* Given request: Number every line of the data below as a list, leaving out the blank lines.

___ Data for this task ___

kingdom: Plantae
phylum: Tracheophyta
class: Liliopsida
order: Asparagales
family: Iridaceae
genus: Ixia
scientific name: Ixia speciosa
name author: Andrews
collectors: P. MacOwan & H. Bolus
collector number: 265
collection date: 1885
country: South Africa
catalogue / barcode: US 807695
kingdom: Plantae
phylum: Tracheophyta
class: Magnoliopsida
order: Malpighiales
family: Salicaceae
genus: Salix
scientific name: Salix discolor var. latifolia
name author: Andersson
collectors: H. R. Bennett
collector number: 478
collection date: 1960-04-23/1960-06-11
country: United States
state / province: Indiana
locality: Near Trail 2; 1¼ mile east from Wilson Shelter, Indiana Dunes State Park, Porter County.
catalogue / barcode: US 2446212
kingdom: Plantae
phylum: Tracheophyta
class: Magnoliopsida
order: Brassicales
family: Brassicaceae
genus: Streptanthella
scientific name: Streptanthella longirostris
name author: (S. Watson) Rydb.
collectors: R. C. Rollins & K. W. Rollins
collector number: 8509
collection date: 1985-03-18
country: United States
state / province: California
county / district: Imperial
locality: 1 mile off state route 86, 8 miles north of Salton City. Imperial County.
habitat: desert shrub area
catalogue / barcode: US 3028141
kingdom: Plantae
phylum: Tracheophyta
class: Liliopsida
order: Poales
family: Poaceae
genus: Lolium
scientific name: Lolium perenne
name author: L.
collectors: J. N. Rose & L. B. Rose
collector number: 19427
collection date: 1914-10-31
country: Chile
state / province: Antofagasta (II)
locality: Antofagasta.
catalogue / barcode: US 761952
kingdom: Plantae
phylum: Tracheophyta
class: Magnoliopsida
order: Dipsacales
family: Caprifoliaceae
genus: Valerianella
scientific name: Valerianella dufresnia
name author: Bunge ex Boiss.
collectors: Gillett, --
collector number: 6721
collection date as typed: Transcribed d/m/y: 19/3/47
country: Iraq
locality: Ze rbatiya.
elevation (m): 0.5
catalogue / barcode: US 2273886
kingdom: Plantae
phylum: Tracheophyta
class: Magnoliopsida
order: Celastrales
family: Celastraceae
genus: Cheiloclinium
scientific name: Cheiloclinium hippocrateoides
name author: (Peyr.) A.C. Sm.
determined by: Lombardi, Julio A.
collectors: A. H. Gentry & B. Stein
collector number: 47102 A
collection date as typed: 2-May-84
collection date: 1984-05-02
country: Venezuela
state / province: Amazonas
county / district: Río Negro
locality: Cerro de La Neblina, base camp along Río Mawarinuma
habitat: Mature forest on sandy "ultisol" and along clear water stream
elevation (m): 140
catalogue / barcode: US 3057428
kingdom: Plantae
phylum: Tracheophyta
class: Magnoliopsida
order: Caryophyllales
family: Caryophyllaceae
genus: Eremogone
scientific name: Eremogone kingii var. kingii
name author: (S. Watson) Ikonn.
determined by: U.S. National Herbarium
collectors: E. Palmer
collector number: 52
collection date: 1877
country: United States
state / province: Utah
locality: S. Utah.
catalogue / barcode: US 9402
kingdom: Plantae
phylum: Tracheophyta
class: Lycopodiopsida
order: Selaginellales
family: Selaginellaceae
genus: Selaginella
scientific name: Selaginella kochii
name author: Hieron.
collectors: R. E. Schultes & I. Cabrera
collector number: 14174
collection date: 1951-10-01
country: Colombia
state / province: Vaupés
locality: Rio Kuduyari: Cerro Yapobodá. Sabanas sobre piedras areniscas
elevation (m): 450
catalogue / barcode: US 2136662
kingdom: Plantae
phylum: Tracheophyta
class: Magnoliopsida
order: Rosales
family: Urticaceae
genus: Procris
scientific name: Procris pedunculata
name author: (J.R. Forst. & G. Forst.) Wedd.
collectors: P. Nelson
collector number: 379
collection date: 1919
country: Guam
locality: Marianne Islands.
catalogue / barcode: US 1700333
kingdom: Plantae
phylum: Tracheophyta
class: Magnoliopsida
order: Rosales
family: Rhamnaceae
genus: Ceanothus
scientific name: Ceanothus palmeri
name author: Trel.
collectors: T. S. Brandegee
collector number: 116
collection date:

___

* Full response:
1. kingdom: Plantae
2. phylum: Tracheophyta
3. class: Liliopsida
4. order: Asparagales
5. family: Iridaceae
6. genus: Ixia
7. scientific name: Ixia speciosa
8. name author: Andrews
9. collectors: P. MacOwan & H. Bolus
10. collector number: 265
11. collection date: 1885
12. country: South Africa
13. catalogue / barcode: US 807695
14. kingdom: Plantae
15. phylum: Tracheophyta
16. class: Magnoliopsida
17. order: Malpighiales
18. family: Salicaceae
19. genus: Salix
20. scientific name: Salix discolor var. latifolia
21. name author: Andersson
22. collectors: H. R. Bennett
23. collector number: 478
24. collection date: 1960-04-23/1960-06-11
25. country: United States
26. state / province: Indiana
27. locality: Near Trail 2; 1¼ mile east from Wilson Shelter, Indiana Dunes State Park, Porter County.
28. catalogue / barcode: US 2446212
29. kingdom: Plantae
30. phylum: Tracheophyta
31. class: Magnoliopsida
32. order: Brassicales
33. family: Brassicaceae
34. genus: Streptanthella
35. scientific name: Streptanthella longirostris
36. name author: (S. Watson) Rydb.
37. collectors: R. C. Rollins & K. W. Rollins
38. collector number: 8509
39. collection date: 1985-03-18
40. country: United States
41. state / province: California
42. county / district: Imperial
43. locality: 1 mile off state route 86, 8 miles north of Salton City. Imperial County.
44. habitat: desert shrub area
45. catalogue / barcode: US 3028141
46. kingdom: Plantae
47. phylum: Tracheophyta
48. class: Liliopsida
49. order: Poales
50. family: Poaceae
51. genus: Lolium
52. scientific name: Lolium perenne
53. name author: L.
54. collectors: J. N. Rose & L. B. Rose
55. collector number: 19427
56. collection date: 1914-10-31
57. country: Chile
58. state / province: Antofagasta (II)
59. locality: Antofagasta.
60. catalogue / barcode: US 761952
61. kingdom: Plantae
62. phylum: Tracheophyta
63. class: Magnoliopsida
64. order: Dipsacales
65. family: Caprifoliaceae
66. genus: Valerianella
67. scientific name: Valerianella dufresnia
68. name author: Bunge ex Boiss.
69. collectors: Gillett, --
70. collector number: 6721
71. collection date as typed: Transcribed d/m/y: 19/3/47
72. country: Iraq
73. locality: Ze rbatiya.
74. elevation (m): 0.5
75. catalogue / barcode: US 2273886
76. kingdom: Plantae
77. phylum: Tracheophyta
78. class: Magnoliopsida
79. order: Celastrales
80. family: Celastraceae
81. genus: Cheiloclinium
82. scientific name: Cheiloclinium hippocrateoides
83. name author: (Peyr.) A.C. Sm.
84. determined by: Lombardi, Julio A.
85. collectors: A. H. Gentry & B. Stein
86. collector number: 47102 A
87. collection date as typed: 2-May-84
88. collection date: 1984-05-02
89. country: Venezuela
90. state / province: Amazonas
91. county / district: Río Negro
92. locality: Cerro de La Neblina, base camp along Río Mawarinuma
93. habitat: Mature forest on sandy "ultisol" and along clear water stream
94. elevation (m): 140
95. catalogue / barcode: US 3057428
96. kingdom: Plantae
97. phylum: Tracheophyta
98. class: Magnoliopsida
99. order: Caryophyllales
100. family: Caryophyllaceae
101. genus: Eremogone
102. scientific name: Eremogone kingii var. kingii
103. name author: (S. Watson) Ikonn.
104. determined by: U.S. National Herbarium
105. collectors: E. Palmer
106. collector number: 52
107. collection date: 1877
108. country: United States
109. state / province: Utah
110. locality: S. Utah.
111. catalogue / barcode: US 9402
112. kingdom: Plantae
113. phylum: Tracheophyta
114. class: Lycopodiopsida
115. order: Selaginellales
116. family: Selaginellaceae
117. genus: Selaginella
118. scientific name: Selaginella kochii
119. name author: Hieron.
120. collectors: R. E. Schultes & I. Cabrera
121. collector number: 14174
122. collection date: 1951-10-01
123. country: Colombia
124. state / province: Vaupés
125. locality: Rio Kuduyari: Cerro Yapobodá. Sabanas sobre piedras areniscas
126. elevation (m): 450
127. catalogue / barcode: US 2136662
128. kingdom: Plantae
129. phylum: Tracheophyta
130. class: Magnoliopsida
131. order: Rosales
132. family: Urticaceae
133. genus: Procris
134. scientific name: Procris pedunculata
135. name author: (J.R. Forst. & G. Forst.) Wedd.
136. collectors: P. Nelson
137. collector number: 379
138. collection date: 1919
139. country: Guam
140. locality: Marianne Islands.
141. catalogue / barcode: US 1700333
142. kingdom: Plantae
143. phylum: Tracheophyta
144. class: Magnoliopsida
145. order: Rosales
146. family: Rhamnaceae
147. genus: Ceanothus
148. scientific name: Ceanothus palmeri
149. name author: Trel.
150. collectors: T. S. Brandegee
151. collector number: 116
152. collection date:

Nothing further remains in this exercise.